Batsa Gopal Vaidya was born in Patan, Nepal in 1946 A.D. He received a scholarship from the Indian government to pursue art studies at Sir J.J. School of Art, Bombay, India in 1968 A.D., completing his diploma in 1970 A.D. Upon returning to Nepal, Vaidya had his first one-man show at NAFA gallery, Kathmandu, Nepal in the same year. He is a member of SKIB artist group and is an acclaimed traditional dancer.
Batsa Gopal Vaidya, upon returning from his studies in Bombay, India, set about purposely finding a unique style that would make him stand out from the rest of his peers. Focusing his work on religious paraphernalia, temples, and tantric motifs; Vaidya is best known for his portraits of Ganesh, one of the primary deities of Hinduism. His stand-out-style intertwines religious imagery and modernist aesthetics – specifically abstraction and surrealism.
Krishna Manandhar (1947 A.D. – )
Krishna Manandhar was born in Bhotahity, Kathmandu, Nepal in 1947 A.D. Initially he studied art in Juddhakala Pathsala, Nepal, before receiving scholarship from the Indian Government to study at the Sir J. J. School of Art, Bombay, India in 1965 A.D. He graduated with a Diploma of Art in 1970 A.D. Upon returning to Nepal, he had his first exhibition SKIB 71, which was a group work exhibition with his fellow SKIB members – Shashi Bikram Shah, Indra Pradhan, and Batsa Gopal Vaidya.
Krishna Manandhar’s abstract landscapes paint a euphoric picture of the world around him; representing both the physical landscape and his spiritual consciousness. Earlier in his career, Manandahar’s works were more impressionistic in style. However, he soon developed an interest in abstraction, developing his own signature style. Connecting the harmony of nature and the human psyche in his works. Manandhar believes that paintings are a passage to the unknowns of the mind, awakening the viewers subconscious. He has been painting aerial view landscapes in his signature abstract style for nearly two decades.
Ramananda Joshi (1938 – 1988 A.D.)
The late Ramananda Joshi was born in 1938 A.D. in Kwalkhu, Lalitpur, and passed away in 1988 A.D. He received a scholarship to attend Sir J.J. School of Fine Arts, Mumbai, India in 1959 A.D., completing his Diploma of Arts in 1964 A.D. His first solo exhibition took place at ICC, New Road, Kathmandu in 1964 A.D. His artworks are permanently displayed at the RN Joshi Museum at Park Gallery, Lalitpur. In addition to being a prolific artist and an arts educator, Joshi was a passionate culture and heritage preservationist. He was deeply concerned about the old heritage sites of Kathmandu valley.

Given information.

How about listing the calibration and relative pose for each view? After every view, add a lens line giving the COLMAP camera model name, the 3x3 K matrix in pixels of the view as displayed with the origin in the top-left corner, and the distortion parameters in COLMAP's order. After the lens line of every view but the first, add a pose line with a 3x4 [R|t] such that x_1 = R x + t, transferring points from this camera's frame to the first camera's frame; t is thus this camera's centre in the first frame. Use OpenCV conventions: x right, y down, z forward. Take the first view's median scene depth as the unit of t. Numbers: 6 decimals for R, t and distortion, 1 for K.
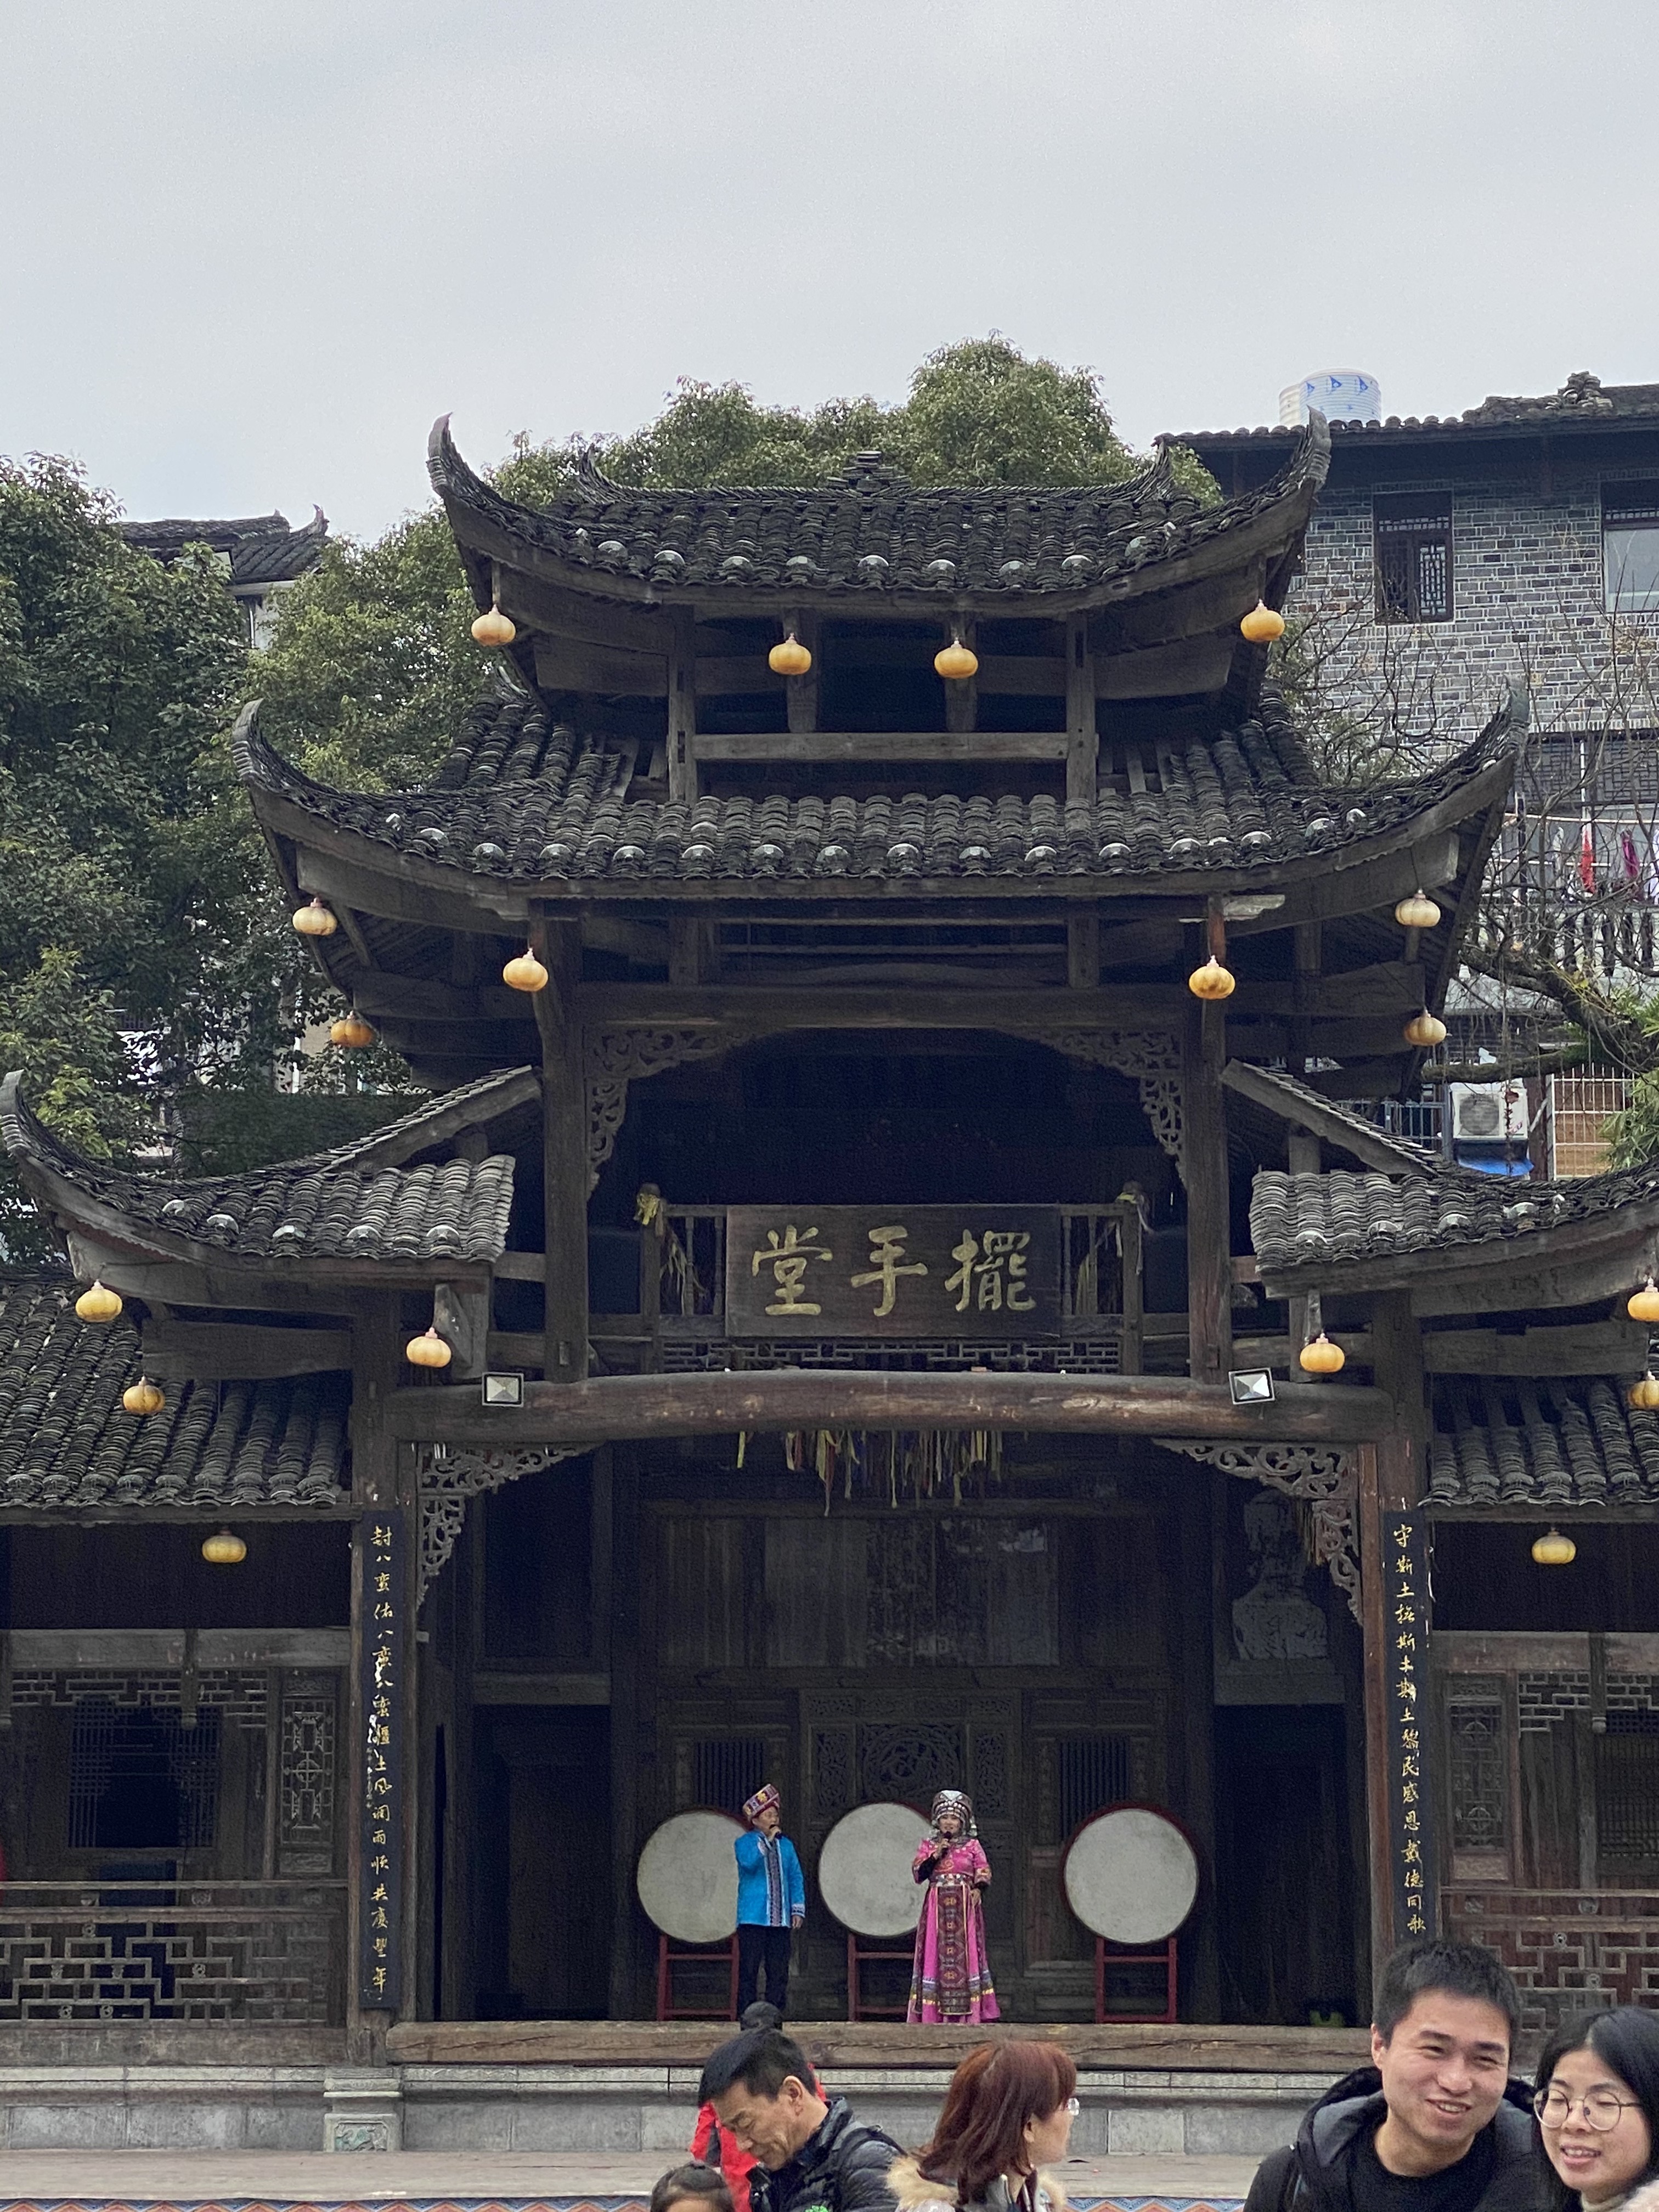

Exercises.
1. According to the artist biographies, where did Ramananda Joshi hold his first solo exhibition?
2. Reproduce the passage of the artist biographies between "Ramananda Joshi (1938" and "of Kathmandu valley.", inclusive.

Task-by-task results.
1. At ICC, New Road, Kathmandu, in 1964 A.D.

2.
Ramananda Joshi (1938 – 1988 A.D.)
The late Ramananda Joshi was born in 1938 A.D. in Kwalkhu, Lalitpur, and passed away in 1988 A.D. He received a scholarship to attend Sir J.J. School of Fine Arts, Mumbai, India in 1959 A.D., completing his Diploma of Arts in 1964 A.D. His first solo exhibition took place at ICC, New Road, Kathmandu in 1964 A.D. His artworks are permanently displayed at the RN Joshi Museum at Park Gallery, Lalitpur. In addition to being a prolific artist and an arts educator, Joshi was a passionate culture and heritage preservationist. He was deeply concerned about the old heritage sites of Kathmandu valley.